Johansson’s Café’s Easter Display.

By the time we came home I was exhausted and I felt awful by bedtime.

I recovered on Friday and we looked after Bonnie the Shih Tzu. I took her for a walk, crutch in one hand, lead in the other, and we called in at the dog groomer’s opposite the scene of the crime, where I had slipped and broken my leg nearly five weeks before. I said thanks for the towels that the owner had brought over to keep me warm (it turned out they had all been freshly washed when they were handed to me, not just used on the dogs). She said I was not the only one she had seen fall over on the muddy patch and she had had to run across the road to help others.

However, it all went downhill on the weekend and by Saturday my annoying little cough that I have had from the last few weeks developed into a full blown, rattling chest infection.

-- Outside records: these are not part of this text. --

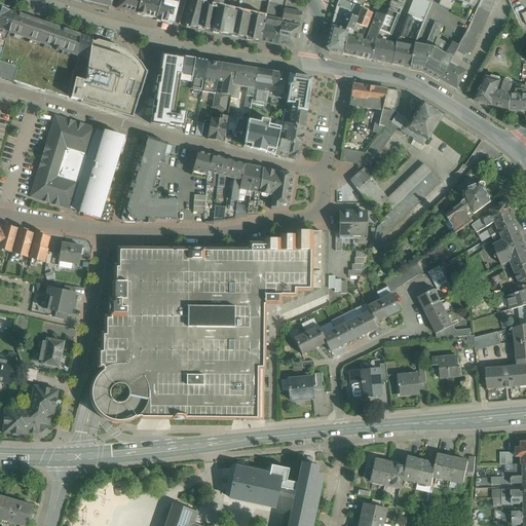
[(118,0),(116,9),(137,14),(137,13),(140,0),(118,0)]
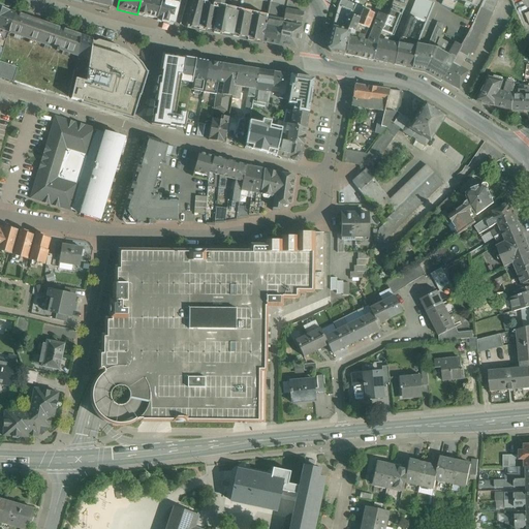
[(141,0),(137,13),(156,19),(162,1),(158,0),(141,0)]
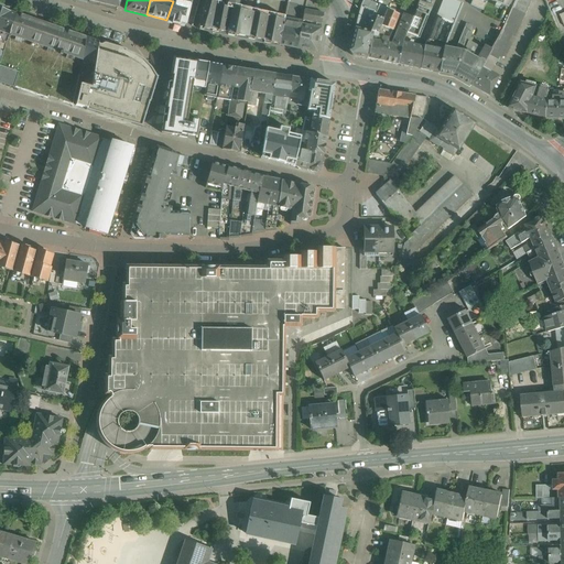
[(175,24),(182,0),(173,0),(173,1),(166,20),(167,20),(173,22),(172,23),(175,24)]
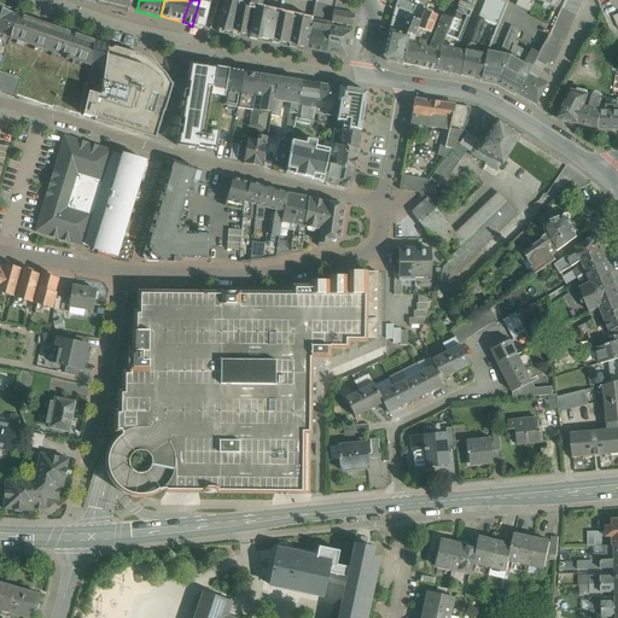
[(199,0),(192,27),(196,28),(197,25),(203,27),(208,6),(209,6),(210,0),(199,0)]
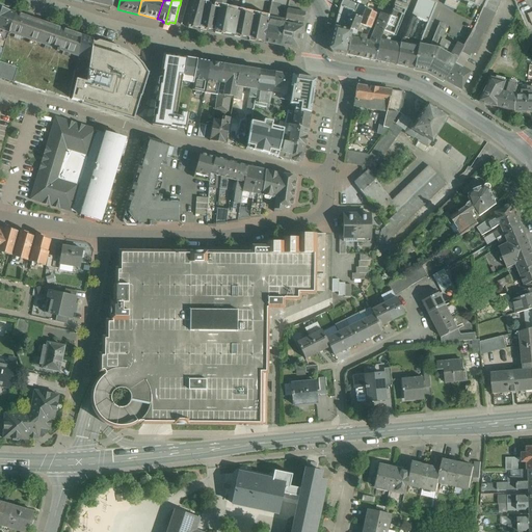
[(225,34),(232,8),(224,6),(224,2),(220,2),(220,0),(214,0),(214,4),(194,0),(187,26),(225,34)]
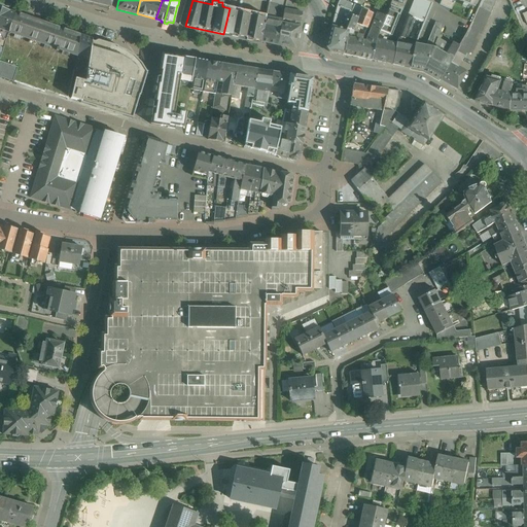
[(361,8),(341,0),(339,0),(337,6),(331,27),(339,29),(340,27),(342,19),(345,8),(351,10),(349,15),(357,19),(361,10),(361,8)]
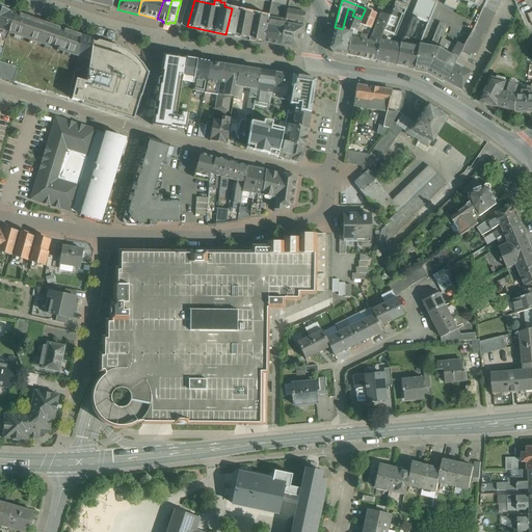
[(427,0),(419,0),(418,1),(410,18),(418,20),(427,24),(435,3),(427,0)]
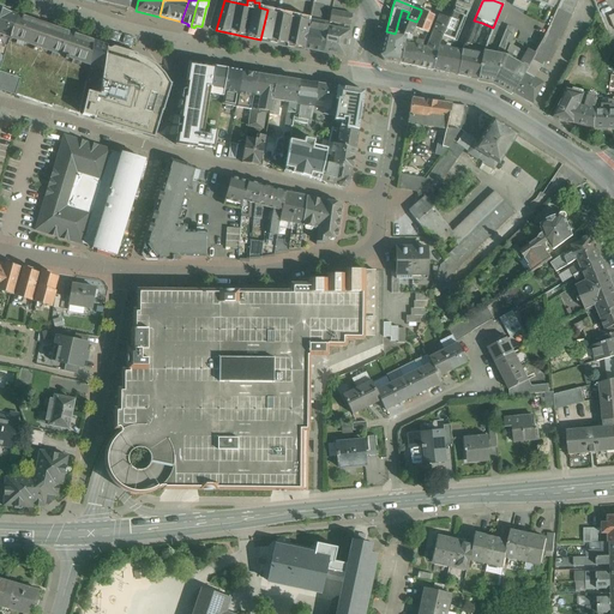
[(528,0),(517,26),(536,35),(545,38),(558,10),(561,0),(528,0)]
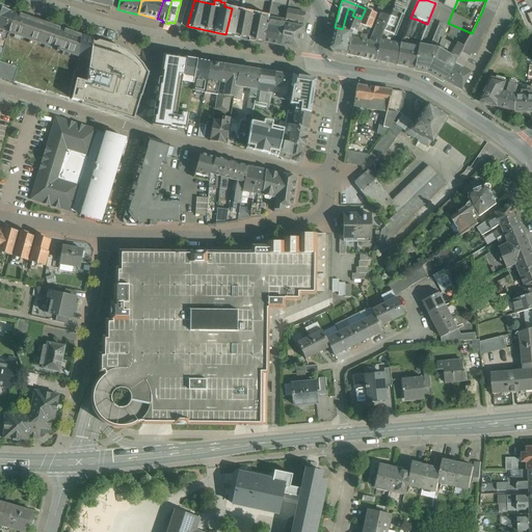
[(501,0),(487,0),(484,8),(496,14),(501,0)]
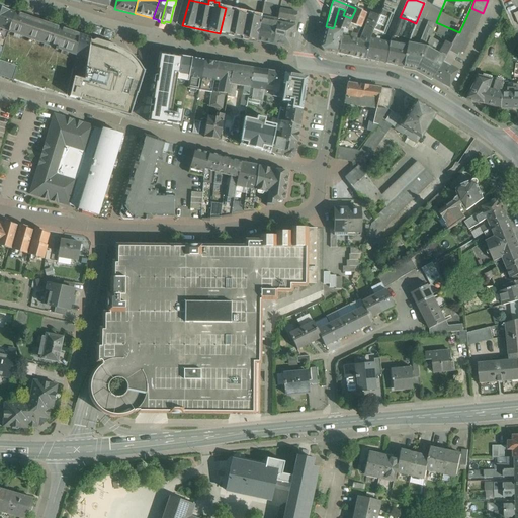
[(272,4),(264,2),(261,15),(261,19),(269,20),(272,4)]
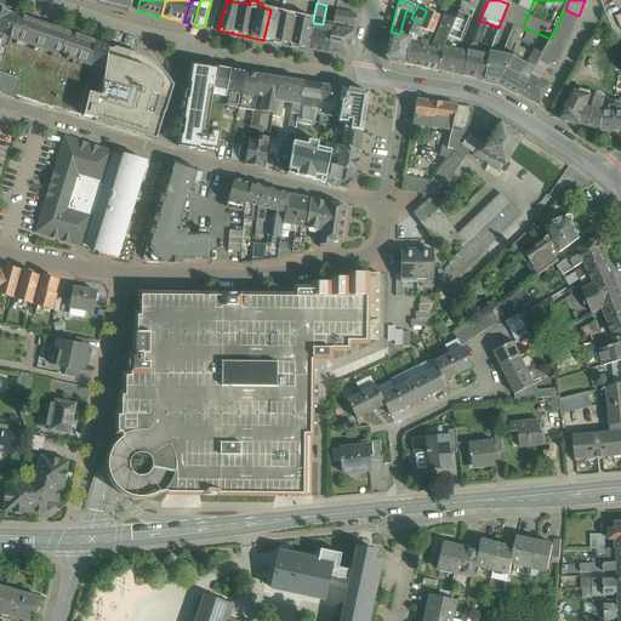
[(17,16),(0,9),(0,34),(10,39),(17,16)]
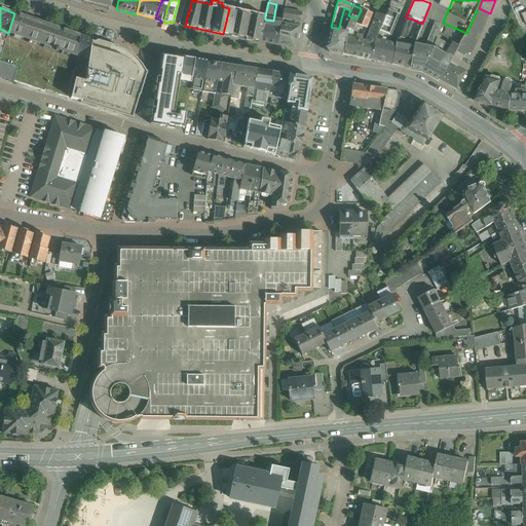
[(240,38),(246,11),(229,8),(223,34),(240,38)]
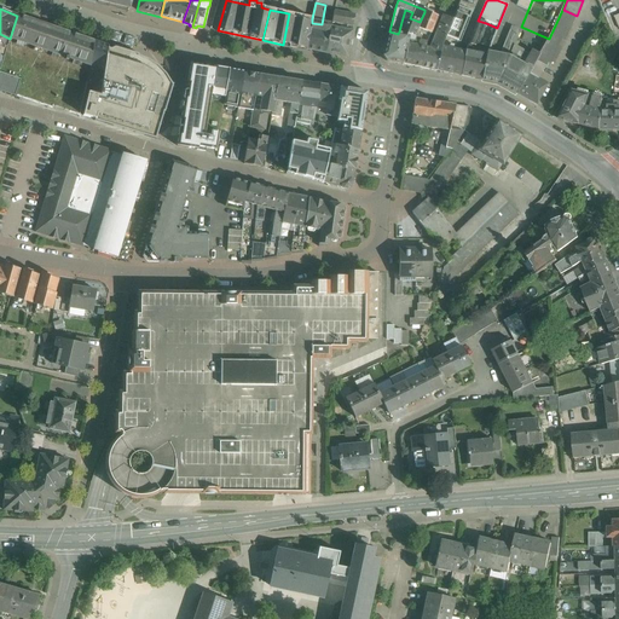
[(412,12),(405,10),(401,22),(409,18),(410,19),(410,18),(412,12)]
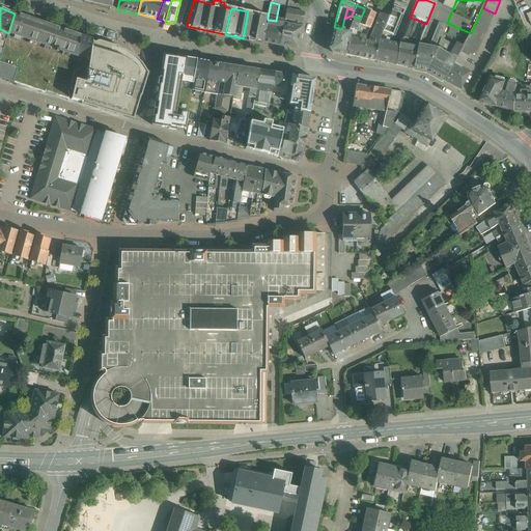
[(471,33),(470,34),(463,48),(472,53),(475,54),(495,14),(483,8),(482,8),(471,33)]
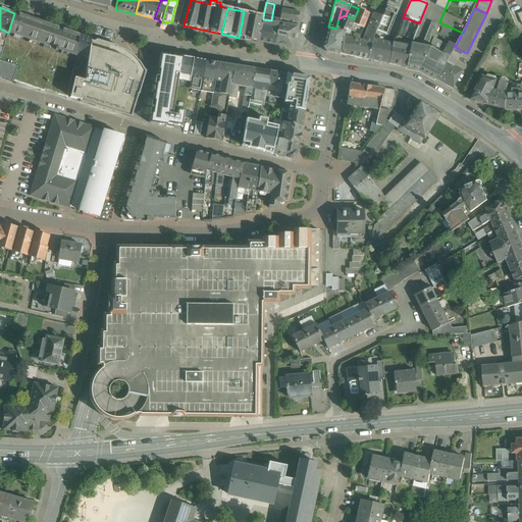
[(285,10),(281,9),(279,19),(297,22),(299,13),(285,10)]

Sue took me to the walk-in clinic and we saw a doctor on Sunday afternoon who prescribed some antibiotics, so I’m on the mend now but still housebound.

—oOo—

Next week we expect to see the consultant after treatment and will find out, hopefully, more about the levels of cancerous paraprotein cells in my blood, the state of my bones, and what will be involved with the maintenance treatment. It could be the last weekly session and in future I may just be popping in to pick up medication, have blood tests and a Zoledronic Acid infusion once a month, but let’s see. I have read there can be a fair amount of stress leading up to each blood test, in case the cancer has reappeared, but for now I’ll just look forward to having Wednesdays back.

Thanks for reading and take care.

4 Comments

  • Gill

    Thank you Benny and good luck with the next bit! You might end up helping my 90yo neighbour with her digital devices. I only just heard about this service via her brilliant home visit librarian service. We are so lucky to have these services in Brighton. All the best, Gill (Saltdean) – in remission for 6months!

    • Benny Coxhill

      Thanks Gill, as all the services save money by going digital, a lot of people are being left behind.
      May your remission keep on going.